A new theory of gravity might explain the curious motions of stars in galaxies. Emergent gravity, as the new theory is called, predicts the exact same deviation of motions that is usually explained by inserting dark matter in the theory. Prof. Erik Verlinde, renowned expert in string theory at the University of Amsterdam and the Delta Institute for Theoretical Physics, just published a new research paper in which he expands his groundbreaking views on the nature of gravity.
In 2010, Erik Verlinde surprised the world with a completely new theory of gravity. According to Verlinde, gravity is not a fundamental force of nature, but an emergent phenomenon. In the same way that temperature arises from the movement of microscopic particles, gravity emerges from the changes of fundamental bits of information, stored in the very structure of spacetime.
Newton’s law from information
In his 2010 article, Verlinde showed how Newton’s famous second law, which describes how apples fall from trees and satellites stay in orbit, can be derived from these underlying microscopic building blocks. Extending his previous work and work done by others, Verlinde now shows how to understand the curious behaviour of stars in galaxies without adding the puzzling dark matter.
Puzzling star velocities
The outer regions of galaxies, like our own Milky Way, rotate much faster around the centre than can be accounted for by the quantity of ordinary matter like stars, planets and interstellar gasses. Something else has to produce the required amount of gravitational force, and so dark matter entered the scene. Dark matter seems to dominate our universe: more than 80% of all matter must have a dark nature. Hitherto, the alleged dark matter particles have never been observed, despite many efforts to detect them.
No need for dark matter
According to Erik Verlinde, there is no need to add a mysterious dark matter particle to the theory. In a new paper, which appeared today on ArXiv.org, Verlinde shows how his theory of gravity accurately predicts the velocities by which the stars rotate around the center of the Milky Way, as well as the motion of stars inside other galaxies. ‘We have evidence that this new view of gravity actually agrees with the observations,’ says Verlinde. ‘At large scales, it seems, gravity just doesn’t behave the way Einstein’s theory predicts.’

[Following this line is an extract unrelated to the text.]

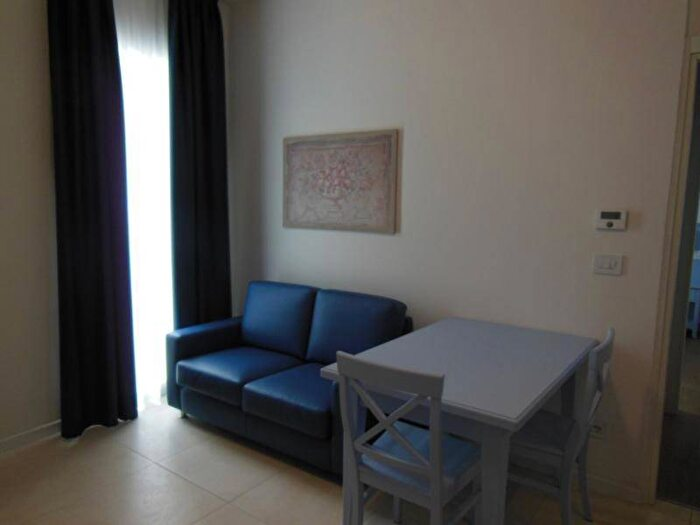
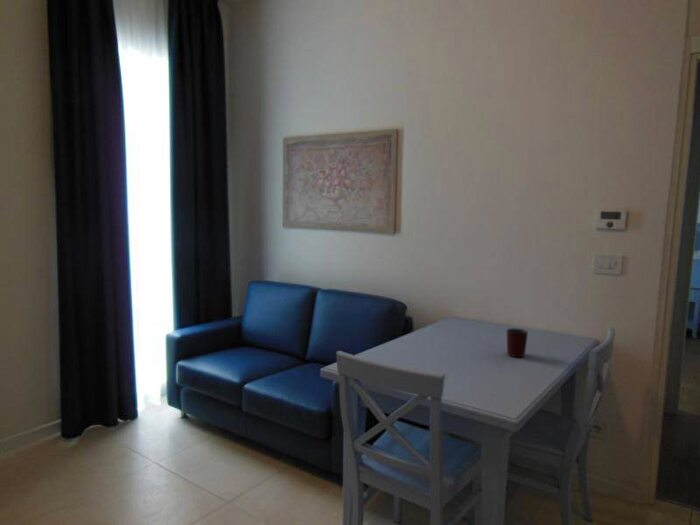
+ mug [506,327,529,358]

At first glance, Verlinde’s theory has features similar to modified theories of gravity like MOND (modified Newtonian Dynamics, Mordehai Milgrom (1983)). However, where MOND tunes the theory to match the observations, Verlinde’s theory starts from first principles. “A totally different starting point,” according to Verlinde.
Adapting the holographic principle
One of the ingredients in Verlinde’s theory is an adaptation of the holographic principle, introduced by his tutor Gerard ’t Hooft (Nobel Prize 1999, Utrecht University) and Leonard Susskind (Stanford University). According to the holographic principle, all the information in the entire universe can be described on a giant imaginary sphere around it. Verlinde now shows that this idea is not quite correct: part of the information in our universe is contained in space itself.
Information in the bulk
This extra information is required to describe that other dark component of the universe: the dark energy, which is held responsible for the accelerated expansion of the universe. Investigating the effects of this additional information on ordinary matter, Verlinde comes to a stunning conclusion. Whereas ordinary gravity can be encoded using the information on the imaginary sphere around the universe only – as he showed in his 2010 work – the result of the additional information in the bulk of space is a force that nicely matches the one so far attributed to dark matter.
On the brink of a scientific revolution
Gravity is in dire need of new approaches like the one by Verlinde, since it doesn’t combine well with quantum physics. Both theories, the crown jewels of 20th century physics, cannot be true at the same time. The problems arise in extreme conditions: near black holes, or during the Big Bang. Verlinde: ‘Many theoretical physicists like me are working on a revision of the theory, and some major advancements have been made. We might be standing on the brink of a new scientific revolution that will radically change our views on the very nature of space, time and gravity’.